This study aimed to determine differences in the rates of growth, endocrine- and
calcium-related abnormalities in the various
thalassemia syndromes in North America treated with current
therapies. Medical history, physical examinations and blood and urine collections were obtained from patients with all
thalassemia syndromes age 6 years and older in the
Thalassemia Clinical Research Network. 361 subjects, 49% male, mean age 23.2 years (range 6.1-75 years) were studied. Approximately 25% of children and adults, regardless of the
thalassemia syndrome, had short stature. Overall growth in children was mildly affected. Final height was close to midparental height (z = -0.73 +/- 1.24).
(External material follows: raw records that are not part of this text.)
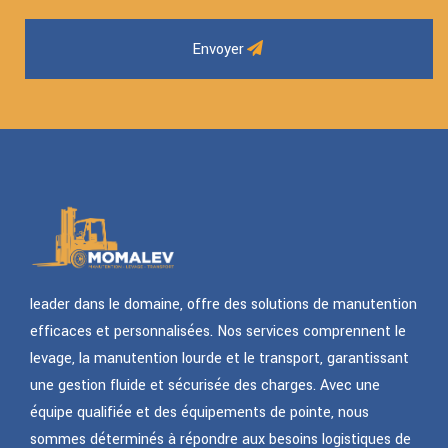
Envoyer
leader dans le domaine, offre des solutions de manutention
efficaces et personnalisées. Nos services comprennent le
levage, la manutention lourde et le transport, garantissant
une gestion fluide et sécurisée des charges. Avec une
équipe qualifiée et des équipements de pointe, nous
sommes déterminés à répondre aux besoins logistiques de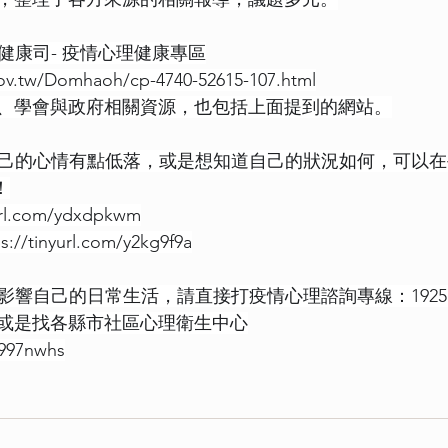
腔健康司- 疫情心理健康專區
ov.tw/Domhaoh/cp-4740-52615-107.html
、學會與政府相關資源，也包括上面提到的網站。
心自己的心情有點低落，或是想知道自己的狀況如何，可以
！
yurl.com/ydxdpkwm
s://tinyurl.com/y2kg9f9a
緒影響自己的日常生活，請直接打疫情心理諮詢專線：192
或是找各縣市社區心理衛生中心
y997nwhs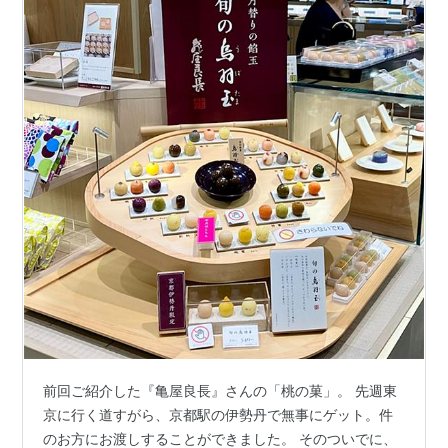
前回ご紹介した『亀屋良長』さんの「桃の菓」。 先週東
京に行く道すがら、京都駅の伊勢丹で無事にゲット。件
のお方にお渡しすることができました。 そのついでに、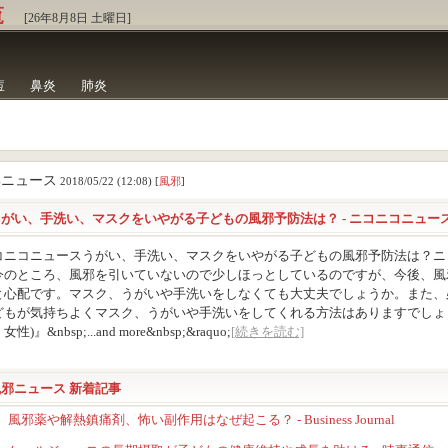
覧
[26年8月8日 土曜日]
痘
鼻炎
肺炎
邪ニュース
2018/05/22 (12:08) [
風邪
]
うがい、手洗い、マスクをいやがる子どもの風邪予防法は？ - ニコニコニュー
コニコニュースうがい、手洗い、マスクをいやがる子どもの風邪予防法は？ニ
今のところ、風邪を引いていないので少しほっとしているのですが、今後、風
と心配です。マスク、うがいや手洗いをしなくても大丈夫でしょうか。また、
どもが気持ちよくマスク、うがいや手洗いをしてくれる方法はありますでしょう
性)』&nbsp;...and more&nbsp;&raquo;
[続きを読む]
風邪ニュース 新着記事
風邪薬や解熱鎮痛剤、怖い副作用はなぜ起こる？ - Business Journal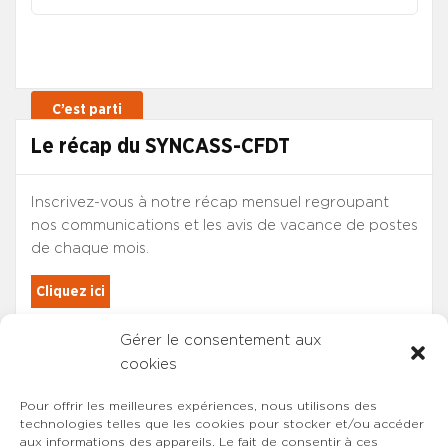
Le récap du SYNCASS-CFDT
Inscrivez-vous à notre récap mensuel regroupant
nos communications et les avis de vacance de postes
de chaque mois.
Cliquez ici
Gérer le consentement aux
Les adhérents du SYNCASS-CFDT
cookies
sont automatiquement inscrits.
Pour offrir les meilleures expériences, nous utilisons des
technologies telles que les cookies pour stocker et/ou accéder
aux informations des appareils. Le fait de consentir à ces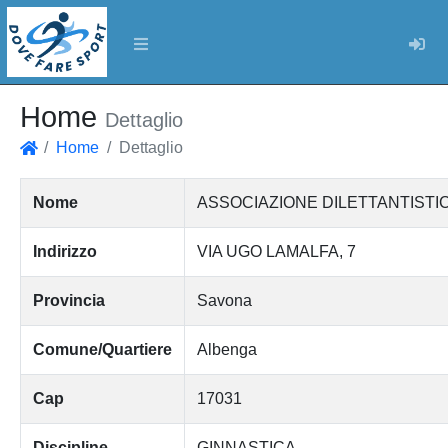
Log
Home
Dettaglio
Home
Dettaglio
Home
Nome
ASSOCIAZIONE DILETTANTISTIC
Indirizzo
VIA UGO LAMALFA, 7
Provincia
Savona
Comune/Quartiere
Albenga
Cap
17031
Discipline
GINNASTICA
Patients with
beta thalassemia major (TM) had higher rates of
hypogonadism, multiple endocrinopathies, worse hyperglycaemia, subclinical
hypoparathyroidism and
hypercalciuria.
Hypogonadism remained the most frequent endocrinopathy and was frequently under-treated. 12.8% of the subjects had 25
vitamin D concentrations less than 27 nmol/l and 82% less than 75 nmol/l, regardless of the
thalassemia syndrome. Adolescents had lower 25
vitamin D levels than children and adults. Compared to patients with other
thalassemia syndromes, those with beta TM suffered from higher rates of multiple endocrinopathies, abnormal
calcium metabolism and
hypercalciuria.
Vitamin D abnormalities were high among adolescents.